What you should do
Return the entries below in their exact form, leaving the pictures out.

Data listing
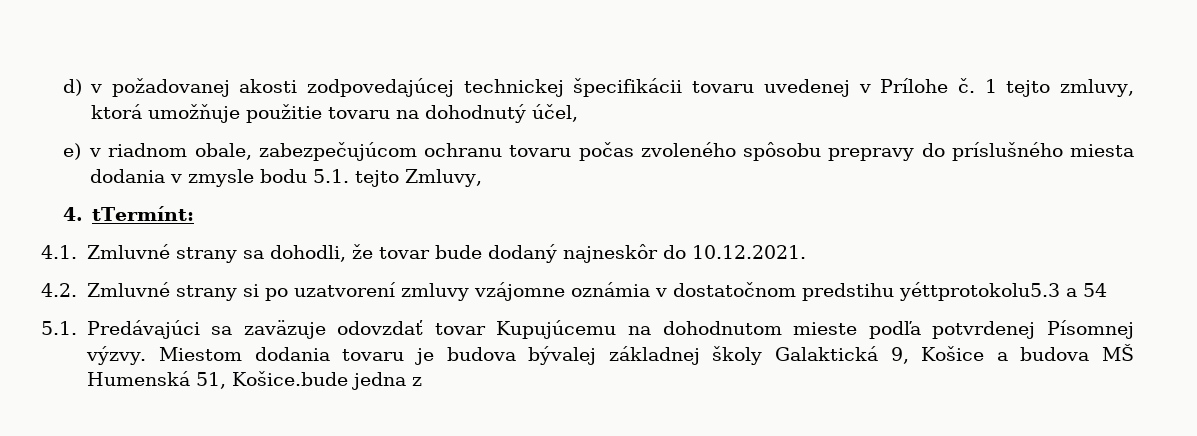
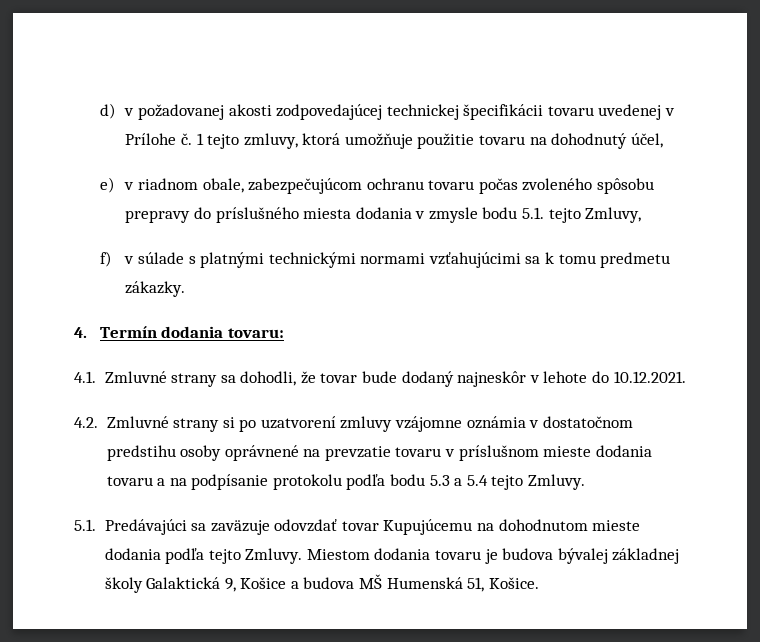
[62,206,195,221] 4. tTermínt: -> [99,251,671,268] [125,281,186,297] [74,326,284,338] f) v súlade s platnými technickými normami vzťahujúcimi sa k tomu predmetu zákazky. // 4. Termín dodania tovaru:
(658, 253) none -> [529,371,588,383] v lehote
[898,282,1107,301] yéttprotokolu5.3 a 54 -> [180,445,652,461] [106,474,585,490] osoby oprávnené na prevzatie tovaru v príslušnom mieste dodania tovaru a na podpísanie protokolu podľa bodu 5.3 a 5.4 tejto Zmluvy.
[868,320,1134,339] [85,346,147,365] podľa potvrdenej Písomnej výzvy. -> [104,548,303,564] dodania podľa tejto Zmluvy.
[231,371,422,390] Košice.bude jedna z -> [488,577,539,589] Košice.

Answer to the exercise
[62,206,195,221] 4. tTermínt: -> [99,251,671,268] [125,281,186,297] [74,326,284,338] f) v súlade s platnými technickými normami vzťahujúcimi sa k tomu predmetu zákazky. // 4. Termín dodania tovaru:
(658, 253) none -> [529,371,588,383] v lehote
[898,282,1107,301] yéttprotokolu5.3 a 54 -> [180,445,652,461] [106,474,585,490] osoby oprávnené na prevzatie tovaru v príslušnom mieste dodania tovaru a na podpísanie protokolu podľa bodu 5.3 a 5.4 tejto Zmluvy.
[868,320,1134,339] [85,346,147,365] podľa potvrdenej Písomnej výzvy. -> [104,548,303,564] dodania podľa tejto Zmluvy.
[231,371,422,390] Košice.bude jedna z -> [488,577,539,589] Košice.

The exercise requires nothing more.